Lebih jauh, beberapa warga mulai terang-terangan mengungkapkan kecurigaan mereka bahwa diduga BLT hanya diberikan kepada keluarga dan orang-orang dekat kepala desa serta perangkat desa.
Salah satu warga, AL , buruh lepas yang tinggal di Perawang Barat, mengaku kecewa karena selama ini tidak pernah terdaftar sebagai penerima BLT.
“Saya ini kerja serabutan, penghasilan pas-pasan, anak masih sekolah, tapi tidak pernah dapat bantuan. Yang saya tahu, yang dapat BLT itu diduga orang-orang yang ada hubungan keluarga dengan penghulu dan perangkat desa. Warga yang benar-benar susah malah tidak dapat,” ungkap AL dengan nada geram.
Hal senada disampaikan oleh NN (52), janda dengan tiga anak yang selama ini mengandalkan buruh lepas untuk bertahan hidup.
“Saya sudah beberapa kali tanya ke perangkat desa kenapa saya tidak masuk daftar penerima, tapi jawabannya selalu berubah-ubah. Padahal, saya lebih butuh daripada mereka yang sudah punya usaha.
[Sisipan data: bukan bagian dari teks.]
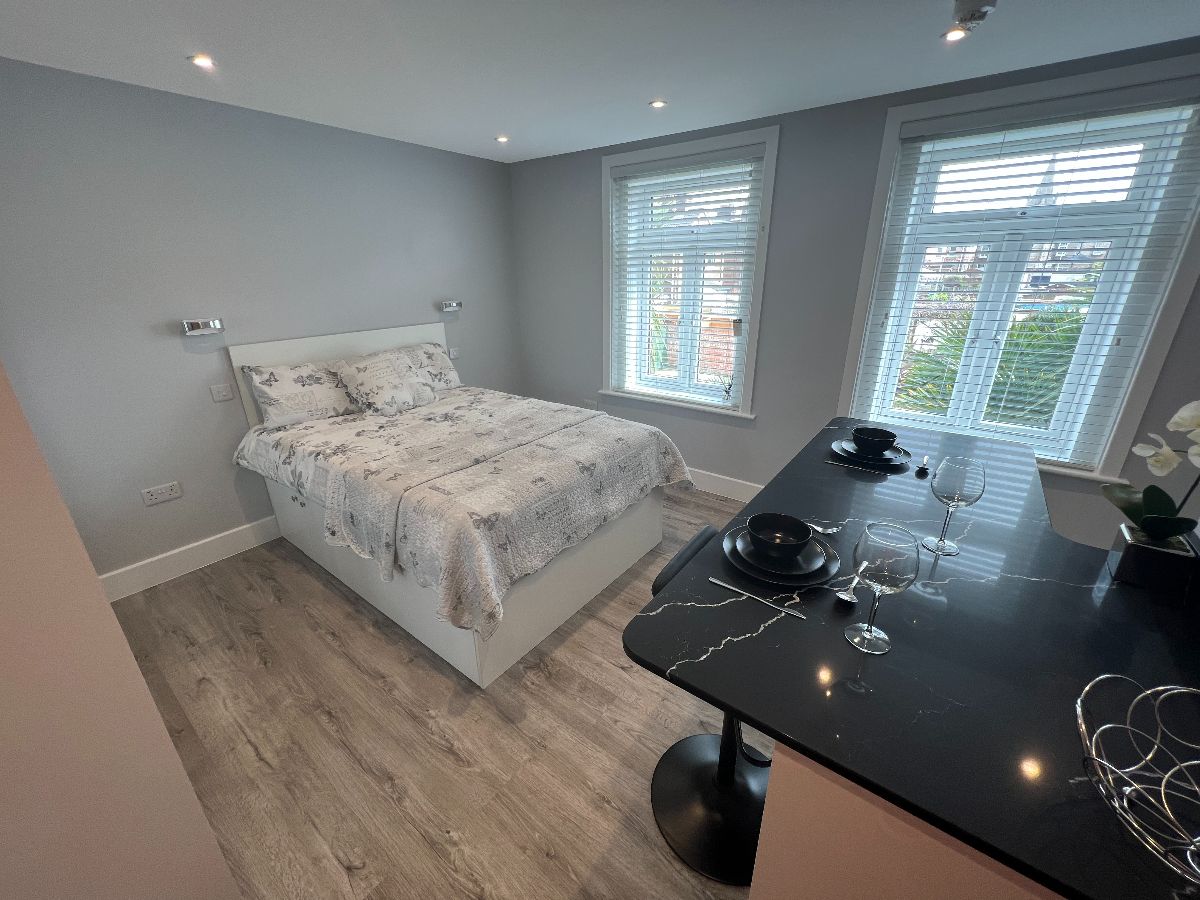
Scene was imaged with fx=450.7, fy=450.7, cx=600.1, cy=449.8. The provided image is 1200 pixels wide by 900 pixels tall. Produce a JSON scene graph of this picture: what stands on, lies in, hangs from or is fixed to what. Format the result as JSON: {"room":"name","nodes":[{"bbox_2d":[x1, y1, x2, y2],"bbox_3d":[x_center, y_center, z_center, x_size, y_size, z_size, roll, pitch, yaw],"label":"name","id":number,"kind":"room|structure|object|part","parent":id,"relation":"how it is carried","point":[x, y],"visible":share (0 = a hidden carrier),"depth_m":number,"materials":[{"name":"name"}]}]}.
{"room":"bedroom","nodes":[
{"label":"bedroom","id":0,"kind":"room"},
{"bbox_2d":[0,365,242,899],"bbox_3d":[-1.398,0.242,0.598,0.933,2.462,0.916,14,26,34],"label":"near left wall","id":1,"kind":"structure","parent":0,"point":[3,603],"depth_m":0.78,"materials":[{"name":"beige paint"}]},
{"bbox_2d":[0,56,522,588],"bbox_3d":[-1.957,-0.709,2.905,0.190,2.437,3.965,14,26,34],"label":"left wall","id":2,"kind":"structure","parent":0,"point":[175,361],"depth_m":2.41,"materials":[{"name":"grey paint"}]},
{"bbox_2d":[141,481,181,505],"bbox_3d":[-2.388,0.232,2.451,0.011,0.083,0.144,14,26,34],"label":"wall socket","id":3,"kind":"object","parent":2,"relation":"attached to","point":[152,497],"visible":0.98,"depth_m":2.45,"materials":[{"name":"white plastic"}]},
{"bbox_2d":[99,513,281,602],"bbox_3d":[-1.896,0.376,3.273,0.018,0.144,3.031,14,26,34],"label":"baseboard","id":4,"kind":"structure","parent":2,"relation":"attached to","point":[259,523],"depth_m":2.60,"materials":[{"name":"white paint"}]},
{"bbox_2d":[182,318,224,336],"bbox_3d":[-2.182,-0.680,2.481,0.094,0.071,0.176,14,26,34],"label":"wall lamp","id":5,"kind":"object","parent":2,"relation":"attached to","point":[214,323],"visible":0.98,"depth_m":2.45,"materials":[{"name":"silver metal"}]},
{"bbox_2d":[209,383,233,402],"bbox_3d":[-2.165,-0.330,2.582,0.013,0.086,0.097,14,26,34],"label":"light switch","id":6,"kind":"object","parent":2,"relation":"attached to","point":[222,394],"visible":0.97,"depth_m":2.58,"materials":[{"name":"white plastic"}]},
{"bbox_2d":[439,299,461,312],"bbox_3d":[-1.220,-1.159,3.622,0.114,0.078,0.205,14,26,34],"label":"wall lamp","id":7,"kind":"object","parent":2,"relation":"attached to","point":[455,303],"visible":0.99,"depth_m":3.58,"materials":[{"name":"silver metal"}]},
{"bbox_2d":[448,346,460,358],"bbox_3d":[-1.213,-0.807,3.733,0.012,0.082,0.115,14,26,34],"label":"light switch","id":8,"kind":"object","parent":2,"relation":"attached to","point":[455,354],"visible":0.95,"depth_m":3.73,"materials":[{"name":"white plastic"}]},
{"bbox_2d":[108,483,774,899],"bbox_3d":[0.371,1.274,1.271,6.005,0.103,4.650,14,26,34],"label":"floor","id":9,"kind":"structure","parent":0,"point":[314,586],"depth_m":1.66,"materials":[{"name":"brown wood"}]},
{"bbox_2d":[229,322,687,687],"bbox_3d":[-0.815,0.027,2.657,2.144,1.263,1.550,14,26,34],"label":"bed","id":10,"kind":"object","parent":9,"relation":"on","point":[552,596],"visible":0.79,"depth_m":2.25,"materials":[{"name":"white fabric"}]},
{"bbox_2d":[245,361,355,427],"bbox_3d":[-1.777,-0.362,2.779,0.278,0.334,0.617,14,26,34],"label":"pillow","id":11,"kind":"object","parent":10,"relation":"on","point":[291,399],"visible":0.96,"depth_m":2.64,"materials":[{"name":"white fabric"}]},
{"bbox_3d":[-1.763,-0.325,3.398,0.131,1.060,1.324,14,26,34],"label":"headboard","id":12,"kind":"part","parent":10,"relation":"part of","materials":[{"name":"white"}]},
{"bbox_2d":[329,349,438,415],"bbox_3d":[-1.396,-0.438,2.950,0.341,0.336,0.572,14,26,34],"label":"pillow","id":13,"kind":"object","parent":10,"relation":"on","point":[378,394],"visible":1,"depth_m":2.85,"materials":[{"name":"fabric"}]},
{"bbox_2d":[395,342,459,392],"bbox_3d":[-1.342,-0.571,3.286,0.296,0.339,0.597,14,26,34],"label":"pillow","id":14,"kind":"object","parent":10,"relation":"on","point":[453,376],"visible":0.48,"depth_m":3.30,"materials":[{"name":"fabric"}]},
{"bbox_2d":[235,386,691,639],"bbox_3d":[-0.769,0.103,2.611,2.134,0.474,1.551,14,26,34],"label":"duvet","id":15,"kind":"object","parent":10,"relation":"on","point":[421,419],"visible":0.91,"depth_m":2.10,"materials":[{"name":"fabric"}]},
{"bbox_2d":[647,525,772,885],"bbox_3d":[0.397,0.746,1.334,0.473,0.812,0.474,14,26,34],"label":"bar stool","id":16,"kind":"object","parent":9,"relation":"on","point":[699,807],"visible":0.59,"depth_m":1.36,"materials":[{"name":"black metal"}]},
{"bbox_2d":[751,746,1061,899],"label":"kitchen island","id":17,"kind":"object","parent":9,"relation":"on","point":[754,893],"visible":0.26,"depth_m":0.71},
{"bbox_2d":[625,419,1199,899],"bbox_3d":[0.982,0.243,1.279,1.093,0.034,1.796,14,26,34],"label":"black countertop","id":18,"kind":"structure","parent":17,"relation":"on","point":[746,641],"depth_m":0.84,"materials":[{"name":"black stone"}]},
{"bbox_2d":[707,576,807,620],"bbox_3d":[0.355,0.330,1.021,0.230,0.008,0.020,14,26,34],"label":"knife","id":19,"kind":"object","parent":18,"relation":"on","point":[751,596],"visible":0.98,"depth_m":1.01,"materials":[{"name":"silver metal"}]},
{"bbox_2d":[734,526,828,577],"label":"plate","id":20,"kind":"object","parent":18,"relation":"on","point":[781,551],"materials":[{"name":"black ceramic"}]},
{"bbox_2d":[723,522,840,586],"bbox_3d":[0.457,0.262,1.157,0.272,0.025,0.275,14,26,34],"label":"plate","id":21,"kind":"object","parent":18,"relation":"on","point":[763,576],"visible":0.65,"depth_m":1.11,"materials":[{"name":"black ceramic"}]},
{"bbox_2d":[746,511,814,559],"bbox_3d":[0.448,0.227,1.143,0.156,0.068,0.158,14,26,34],"label":"bowl","id":22,"kind":"object","parent":21,"relation":"on","point":[798,540],"visible":0.97,"depth_m":1.16,"materials":[{"name":"black ceramic"}]},
{"bbox_2d":[804,521,840,534],"bbox_3d":[0.594,0.212,1.308,0.179,0.012,0.037,14,26,34],"label":"spoon","id":23,"kind":"object","parent":18,"relation":"on","point":[821,530],"visible":0.83,"depth_m":1.28,"materials":[{"name":"silver metal"}]},
{"bbox_2d":[835,564,866,604],"bbox_3d":[0.592,0.300,1.049,0.043,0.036,0.184,14,26,34],"label":"spoon","id":24,"kind":"object","parent":18,"relation":"on","point":[845,598],"visible":0.97,"depth_m":1.01,"materials":[{"name":"silver metal"}]},
{"bbox_2d":[823,459,890,475],"bbox_3d":[0.951,0.067,1.674,0.220,0.009,0.021,14,26,34],"label":"knife","id":25,"kind":"object","parent":18,"relation":"on","point":[831,462],"visible":0.99,"depth_m":1.67,"materials":[{"name":"silver metal"}]},
{"bbox_2d":[829,437,909,467],"bbox_3d":[1.070,0.004,1.802,0.268,0.025,0.269,14,26,34],"label":"plate","id":26,"kind":"object","parent":18,"relation":"on","point":[833,447],"visible":0.71,"depth_m":1.76,"materials":[{"name":"black ceramic"}]},
{"bbox_2d":[851,426,896,454],"bbox_3d":[1.063,-0.029,1.762,0.148,0.076,0.149,14,26,34],"label":"bowl","id":27,"kind":"object","parent":26,"relation":"on","point":[875,434],"visible":0.97,"depth_m":1.73,"materials":[{"name":"black ceramic"}]},
{"bbox_2d":[845,522,921,654],"bbox_3d":[0.533,0.261,0.861,0.102,0.242,0.100,14,26,34],"label":"wine glass","id":28,"kind":"object","parent":18,"relation":"on","point":[890,560],"visible":0.99,"depth_m":0.82,"materials":[{"name":"clear glass"}]},
{"bbox_2d":[915,455,929,475],"bbox_3d":[1.217,0.049,1.700,0.040,0.015,0.194,14,26,34],"label":"spoon","id":29,"kind":"object","parent":18,"relation":"on","point":[922,467],"visible":0.99,"depth_m":1.66,"materials":[{"name":"silver metal"}]},
{"bbox_2d":[924,456,985,554],"bbox_3d":[0.894,0.141,1.151,0.101,0.244,0.101,14,26,34],"label":"wine glass","id":30,"kind":"object","parent":18,"relation":"on","point":[952,480],"visible":0.99,"depth_m":1.11,"materials":[{"name":"clear glass"}]},
{"bbox_2d":[1076,675,1199,889],"bbox_3d":[0.779,0.442,0.570,0.278,0.135,0.289,-1,21,-2],"label":"wire basket","id":31,"kind":"object","parent":18,"relation":"on","point":[1079,709],"visible":1,"depth_m":0.61,"materials":[{"name":"silver metal"}]},
{"bbox_2d":[1108,523,1197,597],"bbox_3d":[1.288,0.251,1.053,0.108,0.108,0.111,14,26,34],"label":"flower pot","id":32,"kind":"object","parent":18,"relation":"on","point":[1139,550],"visible":0.85,"depth_m":1.02,"materials":[{"name":"black ceramic"}]},
{"bbox_2d":[1105,401,1199,544],"bbox_3d":[1.276,0.071,0.973,0.236,0.469,0.257,14,26,34],"label":"orchid","id":33,"kind":"object","parent":32,"relation":"in","point":[1178,419],"visible":0.95,"depth_m":1.01,"materials":[{"name":"white plant"}]},
{"bbox_2d":[0,0,1199,163],"bbox_3d":[0.252,-1.212,0.629,6.137,0.112,4.527,14,26,34],"label":"ceiling","id":34,"kind":"structure","parent":0,"point":[473,129],"depth_m":1.84,"materials":[{"name":"white paint"}]},
{"bbox_2d":[188,53,215,69],"bbox_3d":[-1.673,-1.633,1.895,0.100,0.008,0.100,14,26,34],"label":"ceiling light","id":35,"kind":"object","parent":34,"relation":"in","point":[202,61],"visible":0.98,"depth_m":1.89,"materials":[{"name":"white"}]},
{"bbox_2d":[494,134,509,143],"bbox_3d":[-0.662,-2.097,3.040,0.106,0.012,0.106,14,26,34],"label":"ceiling light","id":36,"kind":"object","parent":34,"relation":"in","point":[503,139],"visible":0.98,"depth_m":3.03,"materials":[{"name":"white"}]},
{"bbox_2d":[648,98,667,108],"bbox_3d":[0.311,-1.867,2.428,0.093,0.007,0.093,14,26,34],"label":"ceiling light","id":37,"kind":"object","parent":34,"relation":"in","point":[657,104],"visible":0.98,"depth_m":2.42,"materials":[{"name":"white"}]},
{"bbox_2d":[941,27,965,41],"bbox_3d":[1.360,-1.594,1.728,0.089,0.008,0.089,14,26,34],"label":"ceiling light","id":38,"kind":"object","parent":34,"relation":"in","point":[952,36],"visible":0.95,"depth_m":1.73,"materials":[{"name":"white"}]},
{"bbox_2d":[947,0,997,38],"bbox_3d":[1.239,-1.449,1.498,0.124,0.095,0.126,14,26,34],"label":"ceiling spotlight","id":39,"kind":"object","parent":34,"relation":"attached to","point":[975,11],"visible":1,"depth_m":1.48,"materials":[{"name":"grey"}]},
{"bbox_2d":[509,39,1199,551],"bbox_3d":[1.545,-0.700,2.764,5.776,2.478,0.222,14,26,34],"label":"window wall","id":40,"kind":"structure","parent":0,"point":[778,271],"depth_m":2.82,"materials":[{"name":"grey paint"}]},
{"bbox_2d":[583,399,598,410],"bbox_3d":[-0.086,-0.384,3.942,0.139,0.088,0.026,14,26,34],"label":"wall socket","id":41,"kind":"object","parent":40,"relation":"attached to","point":[592,404],"visible":0.87,"depth_m":3.93,"materials":[{"name":"white plastic"}]},
{"bbox_2d":[601,124,776,418],"bbox_3d":[0.582,-1.208,3.297,1.254,1.797,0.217,14,26,34],"label":"window","id":42,"kind":"structure","parent":40,"relation":"in","point":[759,286],"depth_m":3.21,"materials":[{"name":"white plastic"}]},
{"bbox_2d":[608,146,765,408],"bbox_3d":[0.555,-1.172,3.246,1.111,1.616,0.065,14,26,34],"label":"window blind","id":43,"kind":"object","parent":42,"relation":"attached to","point":[726,155],"visible":0.97,"depth_m":3.16,"materials":[{"name":"white"}]},
{"bbox_2d":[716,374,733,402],"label":"small plant","id":44,"kind":"object","parent":42,"relation":"on","point":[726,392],"visible":1,"depth_m":3.26,"materials":[{"name":"green"}]},
{"bbox_2d":[686,467,761,502],"bbox_3d":[0.964,0.272,3.460,4.353,0.145,0.017,14,26,34],"label":"baseboard","id":45,"kind":"structure","parent":40,"relation":"attached to","point":[744,482],"depth_m":3.45,"materials":[{"name":"white paint"}]},
{"bbox_2d":[837,54,1198,482],"bbox_3d":[2.074,-0.812,2.321,1.225,1.796,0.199,14,26,34],"label":"right window","id":46,"kind":"structure","parent":40,"relation":"in","point":[1178,306],"depth_m":2.21,"materials":[{"name":"white glass"}]},
{"bbox_2d":[855,84,1199,469],"bbox_3d":[2.023,-0.785,2.294,1.093,1.635,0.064,14,26,34],"label":"window blind","id":47,"kind":"object","parent":46,"relation":"attached to","point":[1091,102],"visible":0.96,"depth_m":2.18,"materials":[{"name":"white"}]},
{"label":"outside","id":48,"kind":"structure","parent":0,"visible":0},
{"label":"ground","id":49,"kind":"structure","parent":48,"visible":0},
{"bbox_2d":[889,304,1087,432],"bbox_3d":[4.570,0.122,5.105,3.001,3.725,2.341,14,26,34],"label":"palm plant","id":50,"kind":"object","parent":49,"relation":"on","point":[1002,366],"visible":0.24,"depth_m":4.68,"materials":[{"name":"green plant"}]}
]}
Saya dengar sendiri ada penerima yang masih punya usaha warung dan kebun, tapi tetap dapat BLT karena ada hubungan keluarga dengan penghulu,” ujarnya.
Menurut ahli hukum Ronny Riansah, kasus ini harus diusut secara transparan oleh BPK, Inspektorat Daerah, dan Aparat Penegak Hukum (APH), karena melibatkan dana yang berasal dari negara dan seharusnya digunakan untuk kepentingan masyarakat luas.
“Jika benar bahwa penerima BLT lebih banyak berasal dari keluarga kepala desa dan perangkat desa, maka ini masuk dalam ranah nepotisme dan penyelewengan dana negara. Hukum harus ditegakkan untuk memastikan dana desa benar-benar digunakan sebagaimana mestinya,” tambahnya.
Publik Desak BPK dan Aparat Penegak Hukum Bertindak
Dengan dugaan penyimpangan sebesar Rp 601 juta, masyarakat mendesak Badan Pemeriksa Keuangan (BPK) dan Aparat Penegak Hukum (APH) untuk segera mengaudit penggunaan Dana Desa Perawang Barat.
Banyak pihak menduga bahwa Penghulu Faisal telah berbohong dan berusaha menutupi fakta sebenarnya. Jika kasus ini dibiarkan, bukan tidak mungkin desa-desa lain di Kabupaten Siak melakukan hal serupaโdana yang seharusnya untuk rakyat justru mengalir ke tangan segelintir orang.
Apakah ini wajah asli pengelolaan dana desa di Indonesia?
Warga Perawang Barat berhak mendapatkan kejelasan. Saatnya membuka fakta dan menyeret para pelaku ke meja hijau!